If you’ve gone shopping in a Ralphs supermarket lately, you might have bumped into a medical doctor and a registered dietitian standing near the entrance, offering friendly feedback and advice about the best food choices for good health.
For the second year in a row, HOAG has partnered with Ralphs to offer on-the-spot nutrition tips to shoppers who are open to having experts look in their carts to point out what’s good and bad in terms of fat, sugar or sodium content. Shop With a Doc, as the six-event program is called, aims to help customers understand how food choices affect their health.
“Some people had no idea about the difference between saturated versus unsaturated fats, or lower calorie options for juices,” says Dr. Jason Jilk, a primary care doctor with St. Jude Hospital, who participated in the event held at the Anaheim Hills Ralphs. “There were people with diet soda in their carts who didn’t know that artificial sweeteners can contribute to weight gain, as opposed to drinking water.”
Understanding which foods add on pounds is a critical point. An increasing number of adults and children in Orange County are overweight or obese, causing them to develop type 2 diabetes, heart disease and other illnesses. According to statistics provided by HOAG, obesity is the eighth leading cause of death in Orange County.
How aware are shoppers of the connection between specific diet choices and good health? “It’s a mix,” says Jilk. “Some shoppers I met were aware of what’s involved for good nutrition and others had no idea what I was talking about.”
Check The Labels
As a starting point, Jilk showed several customers how to read nutrition labels, zeroing in on the number of fat and saturated fat grams. For people with high blood pressure, checking the sodium content in packaged foods is also key. “A lot of soups have a tremendous amount of sodium,” he says. Also critical: How many servings are in each can? “For a lot of products, the label lists information for one serving—but you know you’re going to eat the whole thing,” Jilk says. “That means you’re eating two or three servings, so how much sodium is that?”
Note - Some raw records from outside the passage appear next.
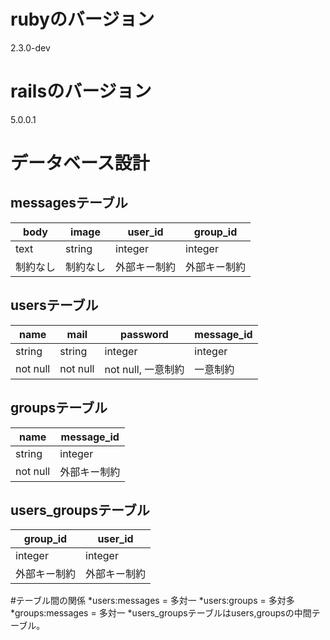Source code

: # rubyのバージョン  
2.3.0-dev  
# railsのバージョン  
5.0.0.1  
# データベース設計  
## messagesテーブル  
| body     | image    | user_id      | group_id     |
|----------|----------|--------------|--------------|
| text     | string   | integer      | integer      |
| 制約なし | 制約なし | 外部キー制約 | 外部キー制約 |
## usersテーブル  
| name     | mail     | password           |message_id|
|----------|----------|--------------------|----------|
| string   | string   | integer            |integer   |
| not null | not null |  not null, 一意制約 |一意制約   |
## groupsテーブル  
| name     |message_id|
|----------|----------|
| string   |integer   |
| not null | 外部キー制約 |
## users_groupsテーブル
| group_id     | user_id      |
|--------------|--------------|
| integer      | integer      |
| 外部キー制約   | 外部キー制約    |
#テーブル間の関係
*users:messages = 多対一
*users:groups = 多対多
*groups:messages = 多対一
*users_groupsテーブルはusers,groupsの中間テーブル。
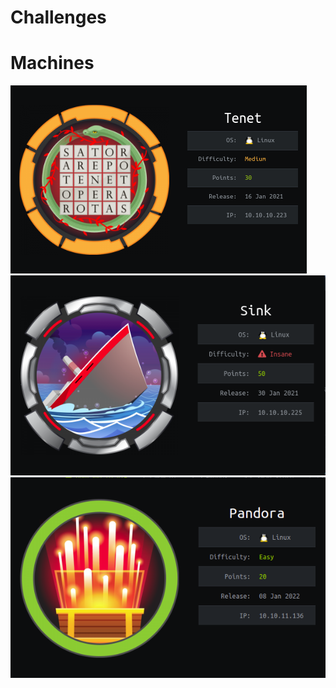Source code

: # Challenges



# Machines
[![Tenet](./tenet/images/info.png)](./tenet)
[![Sink](./sink/images/info.png)](./sink)
[![Pandora](./pandora/images/info.png)](./pandora)
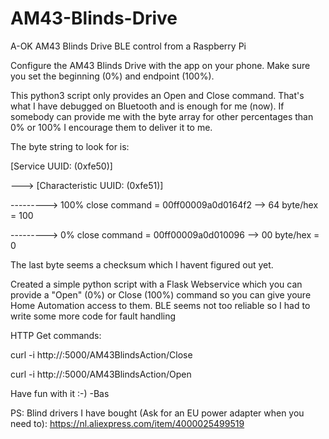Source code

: # AM43-Blinds-Drive
A-OK AM43 Blinds Drive BLE control from a Raspberry Pi

Configure the AM43 Blinds Drive with the app on your phone. Make sure you set the beginning (0%) and endpoint (100%).

This python3 script only provides an Open and Close command. That's what I have debugged on Bluetooth and is enough for me (now). If somebody can provide me with the byte array for other percentages than 0% or 100% I encourage them to deliver it to me.

The byte string to look for is:

[Service UUID: (0xfe50)]

--->    [Characteristic UUID: (0xfe51)]

--------->  100% close command = 00ff00009a0d0164f2  --> 64 byte/hex = 100

--------->  0% close command   = 00ff00009a0d010096  --> 00 byte/hex = 0

The last byte seems a checksum which I havent figured out yet.

Created a simple python script with a Flask Webservice which you can provide a "Open" (0%) or Close (100%) command so you can give youre Home Automation access to them. BLE seems not too reliable so I had to write some more code for fault handling

HTTP Get commands:

curl -i http://<WEB service IP adres>:5000/AM43BlindsAction/Close
  
curl -i http://<WEB service IP adres>:5000/AM43BlindsAction/Open


Have fun with it :-)
-Bas

PS: Blind drivers I have bought (Ask for an EU power adapter when you need to):
https://nl.aliexpress.com/item/4000025499519
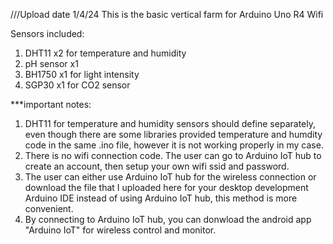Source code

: 
///Upload date 1/4/24
This is the basic vertical farm for Arduino Uno R4 Wifi

Sensors included:
1) DHT11 x2 for temperature and humidity
2) pH sensor x1
3) BH1750 x1 for light intensity
4) SGP30 x1 for CO2 sensor

***important notes:
1) DHT11 for temperature and humidity sensors should define separately, even though there are some libraries provided
   temperature and humdity code in the same .ino file, however it is not working properly in my case.
2) There is no wifi connection code. The user can go to Arduino IoT hub to create an account, then setup your own wifi ssid and password.
3) The user can either use Arduino IoT hub for the wireless connection or download the file that I uploaded here for your desktop development
   Arduino IDE instead of using Arduino IoT hub, this method is more convenient.
4) By connecting to Arduino IoT hub, you can donwload the android app "Arduino IoT" for wireless control and monitor.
There’s nothing like reading the numbers on a nutrition label, with the help of a doctor or registered dietitian, to make them real, which is why Jilk says he hopes the Shop With a Doc program is effective.
But many people make choices by how fast the food can be prepared or eaten, and the price. So they pick fast food over fresh vegetables, and packaged foods over ingredients that require assembling and cooking.
Jilk says that even busy people on a budget can find good choices in the store if they know where to look. Take whole grain bread, for instance, which contains more fiber and nutrients than refined white bread. “Now there are many more varieties of whole wheat bread, and it’s not that much more expensive than white bread,” he says.
And there’s no need to sacrifice some favorite foods. Love the flavor and convenience of canned soup? “There are lots of low-sodium soups to choose from these days,” says Jilk.
Getting Out Of A Rut
Getting stuck in bad eating habits can be lead some people to become overweight or obese—and this is why Jilk, who has several young patients who are obese, likes to focus attention on the whole family’s health. “The child is not the one doing the shopping. Parents are buying for the whole family, and most often the moms. But they’re trying to buy food they can afford and food the family is asking for.”
And this is why programs like Shop With a Doc can be so effective, by educating a range of people so they can learn how to buy good food for themselves and their kids.
“This is an opportunity to reach out and involve our whole community, not just our own patients,” says Jilk.